(DESCRIPTION OF THE TASK)
Find the number of lines containing the string "scroll" in the data. Answer with the number by itself.

(RECORDS SUPPLIED)

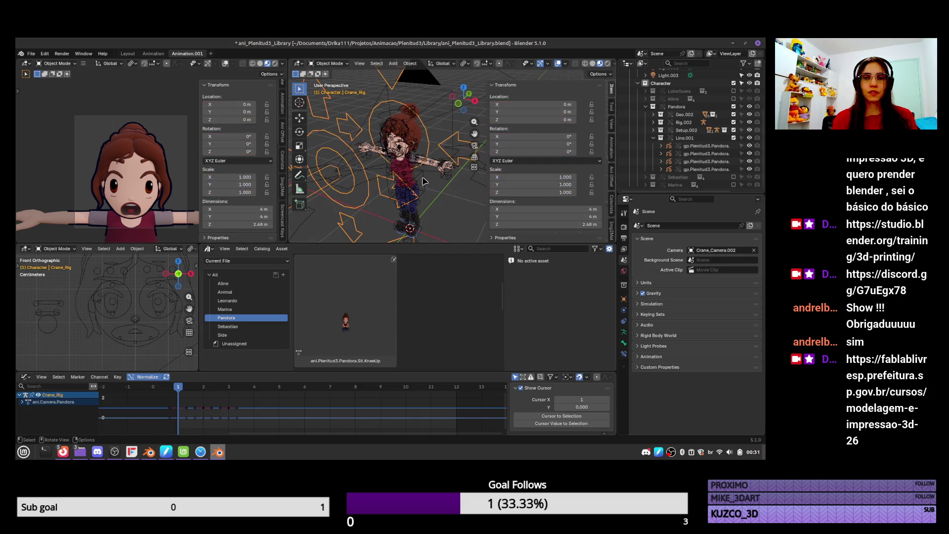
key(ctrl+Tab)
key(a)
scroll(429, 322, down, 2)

--

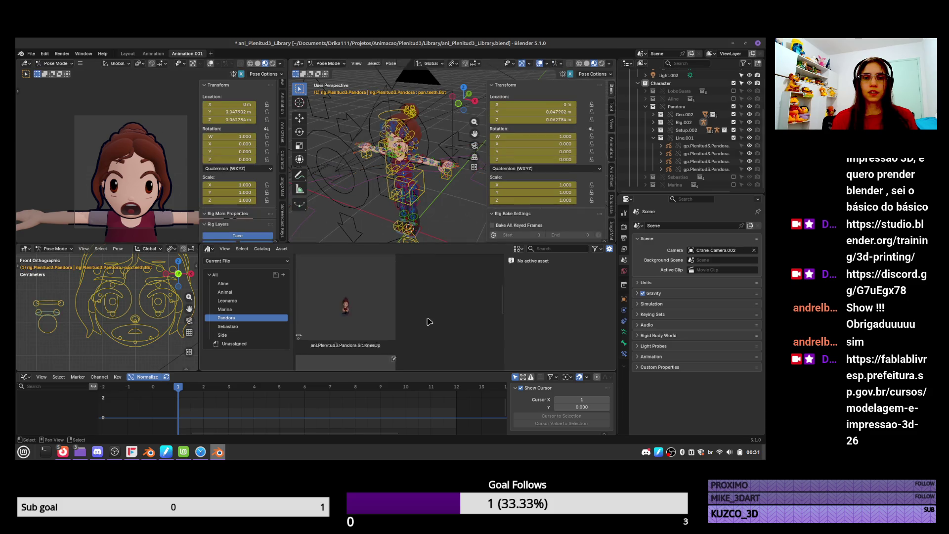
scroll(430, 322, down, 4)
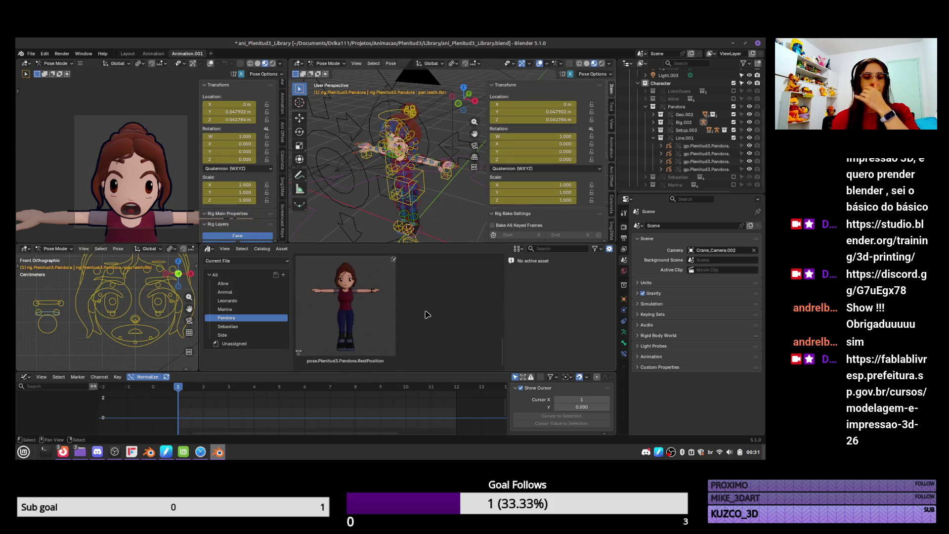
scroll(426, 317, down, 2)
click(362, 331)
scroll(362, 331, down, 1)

(ANSWER TO THIS PROBLEM)
4